### Exercise directions
Copy the listing below verbatim, from the line containing "Criteria for the time field: shape conforms to 10:37;" through the line containing "Reads: T19:00", with both of those lines included.

### Raw records
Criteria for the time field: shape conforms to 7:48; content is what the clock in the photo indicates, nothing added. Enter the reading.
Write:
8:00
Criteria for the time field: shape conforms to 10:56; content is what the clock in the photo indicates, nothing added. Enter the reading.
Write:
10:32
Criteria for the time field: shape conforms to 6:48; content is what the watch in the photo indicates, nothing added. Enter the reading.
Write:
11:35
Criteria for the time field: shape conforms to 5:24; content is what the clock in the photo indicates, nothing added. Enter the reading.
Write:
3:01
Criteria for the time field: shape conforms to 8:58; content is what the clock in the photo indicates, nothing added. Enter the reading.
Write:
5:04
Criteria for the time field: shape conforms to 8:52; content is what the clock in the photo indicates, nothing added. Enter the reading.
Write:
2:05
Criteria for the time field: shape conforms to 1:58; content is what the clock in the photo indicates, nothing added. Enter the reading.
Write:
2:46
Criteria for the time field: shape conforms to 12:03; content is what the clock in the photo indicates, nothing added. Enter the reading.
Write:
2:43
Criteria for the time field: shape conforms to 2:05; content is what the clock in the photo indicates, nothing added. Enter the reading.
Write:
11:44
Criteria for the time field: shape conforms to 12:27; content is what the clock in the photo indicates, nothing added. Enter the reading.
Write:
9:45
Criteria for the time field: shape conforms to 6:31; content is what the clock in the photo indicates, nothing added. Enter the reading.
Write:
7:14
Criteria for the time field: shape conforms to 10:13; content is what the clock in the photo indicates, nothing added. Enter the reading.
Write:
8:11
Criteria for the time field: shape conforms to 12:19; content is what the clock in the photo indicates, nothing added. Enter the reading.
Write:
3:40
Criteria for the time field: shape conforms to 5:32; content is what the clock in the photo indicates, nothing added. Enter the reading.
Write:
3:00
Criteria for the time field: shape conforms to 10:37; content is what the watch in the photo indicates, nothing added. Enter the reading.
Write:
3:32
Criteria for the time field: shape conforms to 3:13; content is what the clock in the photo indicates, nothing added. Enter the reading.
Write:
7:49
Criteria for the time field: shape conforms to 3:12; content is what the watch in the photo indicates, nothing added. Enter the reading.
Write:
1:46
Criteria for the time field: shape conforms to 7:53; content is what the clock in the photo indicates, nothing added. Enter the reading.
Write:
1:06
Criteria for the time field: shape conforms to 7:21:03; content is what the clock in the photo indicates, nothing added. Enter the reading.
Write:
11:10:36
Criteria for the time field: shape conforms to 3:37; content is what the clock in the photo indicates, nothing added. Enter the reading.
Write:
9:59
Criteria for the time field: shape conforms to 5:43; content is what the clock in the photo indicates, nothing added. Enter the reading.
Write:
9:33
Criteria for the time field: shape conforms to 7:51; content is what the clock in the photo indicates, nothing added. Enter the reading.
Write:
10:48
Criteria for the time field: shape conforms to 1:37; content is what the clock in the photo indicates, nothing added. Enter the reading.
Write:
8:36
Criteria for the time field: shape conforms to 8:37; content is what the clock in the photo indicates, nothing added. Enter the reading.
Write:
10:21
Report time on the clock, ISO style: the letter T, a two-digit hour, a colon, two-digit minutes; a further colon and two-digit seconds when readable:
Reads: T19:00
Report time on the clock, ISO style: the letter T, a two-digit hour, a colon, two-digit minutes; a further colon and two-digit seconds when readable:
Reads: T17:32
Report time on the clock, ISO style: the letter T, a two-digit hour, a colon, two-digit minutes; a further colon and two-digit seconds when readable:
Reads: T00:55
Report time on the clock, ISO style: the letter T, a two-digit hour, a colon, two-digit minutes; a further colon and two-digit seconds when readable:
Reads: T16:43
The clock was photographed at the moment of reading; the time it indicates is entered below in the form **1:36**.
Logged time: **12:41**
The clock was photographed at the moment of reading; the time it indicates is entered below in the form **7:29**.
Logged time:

### Reply
Criteria for the time field: shape conforms to 10:37; content is what the watch in the photo indicates, nothing added. Enter the reading.
Write:
3:32
Criteria for the time field: shape conforms to 3:13; content is what the clock in the photo indicates, nothing added. Enter the reading.
Write:
7:49
Criteria for the time field: shape conforms to 3:12; content is what the watch in the photo indicates, nothing added. Enter the reading.
Write:
1:46
Criteria for the time field: shape conforms to 7:53; content is what the clock in the photo indicates, nothing added. Enter the reading.
Write:
1:06
Criteria for the time field: shape conforms to 7:21:03; content is what the clock in the photo indicates, nothing added. Enter the reading.
Write:
11:10:36
Criteria for the time field: shape conforms to 3:37; content is what the clock in the photo indicates, nothing added. Enter the reading.
Write:
9:59
Criteria for the time field: shape conforms to 5:43; content is what the clock in the photo indicates, nothing added. Enter the reading.
Write:
9:33
Criteria for the time field: shape conforms to 7:51; content is what the clock in the photo indicates, nothing added. Enter the reading.
Write:
10:48
Criteria for the time field: shape conforms to 1:37; content is what the clock in the photo indicates, nothing added. Enter the reading.
Write:
8:36
Criteria for the time field: shape conforms to 8:37; content is what the clock in the photo indicates, nothing added. Enter the reading.
Write:
10:21
Report time on the clock, ISO style: the letter T, a two-digit hour, a colon, two-digit minutes; a further colon and two-digit seconds when readable:
Reads: T19:00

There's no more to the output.